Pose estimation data
------------

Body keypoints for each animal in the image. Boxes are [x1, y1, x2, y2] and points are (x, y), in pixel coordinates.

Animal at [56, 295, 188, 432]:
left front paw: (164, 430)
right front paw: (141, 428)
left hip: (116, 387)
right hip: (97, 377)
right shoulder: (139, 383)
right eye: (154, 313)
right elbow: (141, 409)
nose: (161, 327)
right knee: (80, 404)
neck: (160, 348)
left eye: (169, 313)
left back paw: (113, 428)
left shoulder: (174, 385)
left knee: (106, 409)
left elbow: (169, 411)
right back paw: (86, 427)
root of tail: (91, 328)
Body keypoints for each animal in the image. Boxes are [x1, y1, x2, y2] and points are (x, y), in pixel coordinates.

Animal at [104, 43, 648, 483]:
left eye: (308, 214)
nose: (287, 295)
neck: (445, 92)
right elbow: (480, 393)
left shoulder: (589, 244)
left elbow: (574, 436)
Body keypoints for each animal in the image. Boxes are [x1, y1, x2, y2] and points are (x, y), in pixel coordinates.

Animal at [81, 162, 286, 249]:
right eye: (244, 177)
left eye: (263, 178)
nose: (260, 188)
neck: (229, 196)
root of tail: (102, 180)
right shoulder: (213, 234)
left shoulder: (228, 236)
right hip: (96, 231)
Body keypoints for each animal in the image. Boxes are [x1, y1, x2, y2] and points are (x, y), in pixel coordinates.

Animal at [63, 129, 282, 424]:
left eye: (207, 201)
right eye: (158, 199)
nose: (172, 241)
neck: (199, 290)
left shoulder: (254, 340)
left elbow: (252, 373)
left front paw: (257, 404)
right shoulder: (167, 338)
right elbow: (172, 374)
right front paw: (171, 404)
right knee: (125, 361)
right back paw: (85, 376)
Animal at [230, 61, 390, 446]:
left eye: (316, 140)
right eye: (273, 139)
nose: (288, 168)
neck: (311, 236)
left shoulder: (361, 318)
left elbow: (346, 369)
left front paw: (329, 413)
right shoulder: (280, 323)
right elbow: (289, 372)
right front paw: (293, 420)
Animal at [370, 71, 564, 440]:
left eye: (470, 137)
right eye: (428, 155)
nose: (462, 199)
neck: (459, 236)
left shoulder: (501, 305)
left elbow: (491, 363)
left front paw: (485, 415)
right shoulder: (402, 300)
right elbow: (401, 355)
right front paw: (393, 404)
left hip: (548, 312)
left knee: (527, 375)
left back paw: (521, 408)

------------

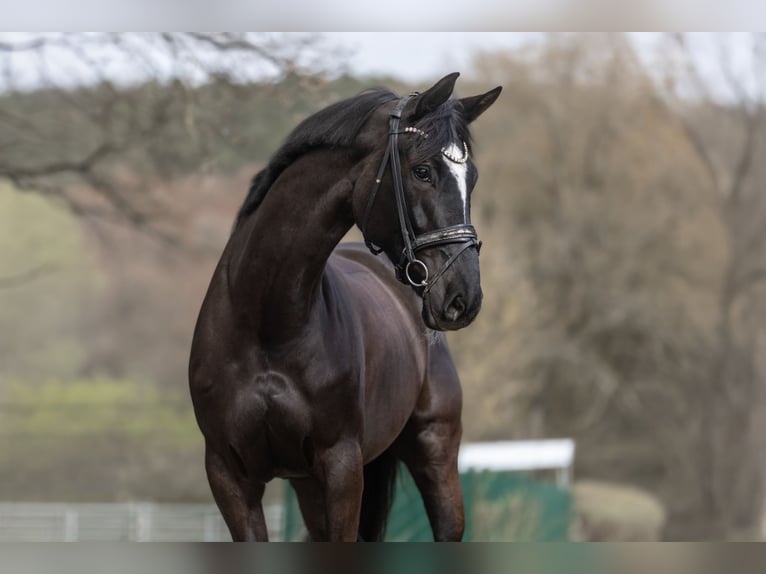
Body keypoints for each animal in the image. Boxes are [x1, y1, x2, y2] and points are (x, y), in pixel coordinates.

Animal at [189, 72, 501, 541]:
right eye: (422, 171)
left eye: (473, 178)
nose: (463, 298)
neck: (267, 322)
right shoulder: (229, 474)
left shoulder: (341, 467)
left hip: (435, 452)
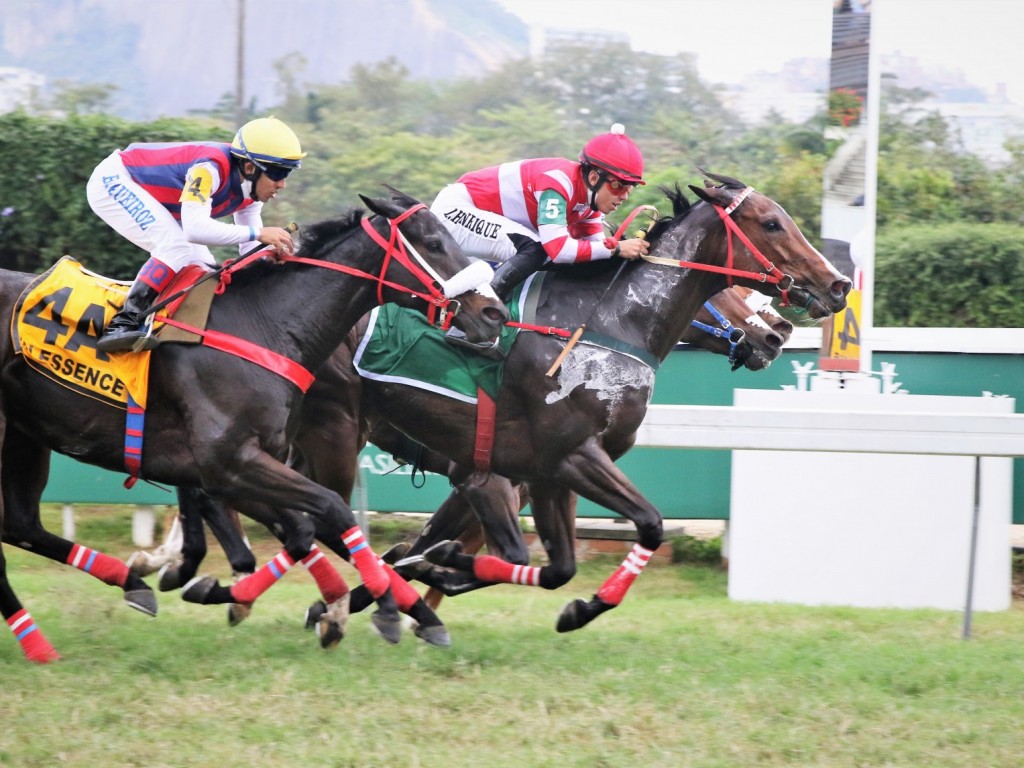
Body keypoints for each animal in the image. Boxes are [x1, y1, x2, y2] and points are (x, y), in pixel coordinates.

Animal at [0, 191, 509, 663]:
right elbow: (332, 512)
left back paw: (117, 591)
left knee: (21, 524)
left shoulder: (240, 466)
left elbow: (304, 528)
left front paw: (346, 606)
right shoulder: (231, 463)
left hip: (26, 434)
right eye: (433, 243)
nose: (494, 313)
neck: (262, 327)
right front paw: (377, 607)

------------

- [ACTIVITY]:
Write down again, exactly as given, only the lines above that fall from the line with "left shoulder: (174, 385)" to the line with "left back paw: (521, 408)", inclusive.

- [ANSWER TO THIS EXERCISE]:
left shoulder: (174, 385)
left knee: (106, 409)
left elbow: (169, 411)
right back paw: (86, 427)
root of tail: (91, 328)
Body keypoints for each animal in the image. Boxes are [x1, y1, x2, y2] and points are (x, y), in pixel coordinates.

Animal at [104, 43, 648, 483]:
left eye: (308, 214)
nose: (287, 295)
neck: (445, 92)
right elbow: (480, 393)
left shoulder: (589, 244)
left elbow: (574, 436)
Body keypoints for each animal in the image. Boxes are [x1, y1, x2, y2] and points are (x, y), in pixel coordinates.

Animal at [81, 162, 286, 249]:
right eye: (244, 177)
left eye: (263, 178)
nose: (260, 188)
neck: (229, 196)
root of tail: (102, 180)
right shoulder: (213, 234)
left shoulder: (228, 236)
right hip: (96, 231)
Body keypoints for each animal in the image. Boxes are [x1, y1, x2, y2] and points are (x, y), in pixel coordinates.

Animal at [63, 129, 282, 424]:
left eye: (207, 201)
right eye: (158, 199)
nose: (172, 241)
neck: (199, 290)
left shoulder: (254, 340)
left elbow: (252, 373)
left front paw: (257, 404)
right shoulder: (167, 338)
right elbow: (172, 374)
right front paw: (171, 404)
right knee: (125, 361)
right back paw: (85, 376)
Animal at [230, 61, 390, 446]:
left eye: (316, 140)
right eye: (273, 139)
nose: (288, 168)
neck: (311, 236)
left shoulder: (361, 318)
left elbow: (346, 369)
left front paw: (329, 413)
right shoulder: (280, 323)
right elbow: (289, 372)
right front paw: (293, 420)
Animal at [370, 71, 564, 440]:
left eye: (470, 137)
right eye: (428, 155)
nose: (462, 199)
neck: (459, 236)
left shoulder: (501, 305)
left elbow: (491, 363)
left front paw: (485, 415)
right shoulder: (402, 300)
right elbow: (401, 355)
right front paw: (393, 404)
left hip: (548, 312)
left knee: (527, 375)
left back paw: (521, 408)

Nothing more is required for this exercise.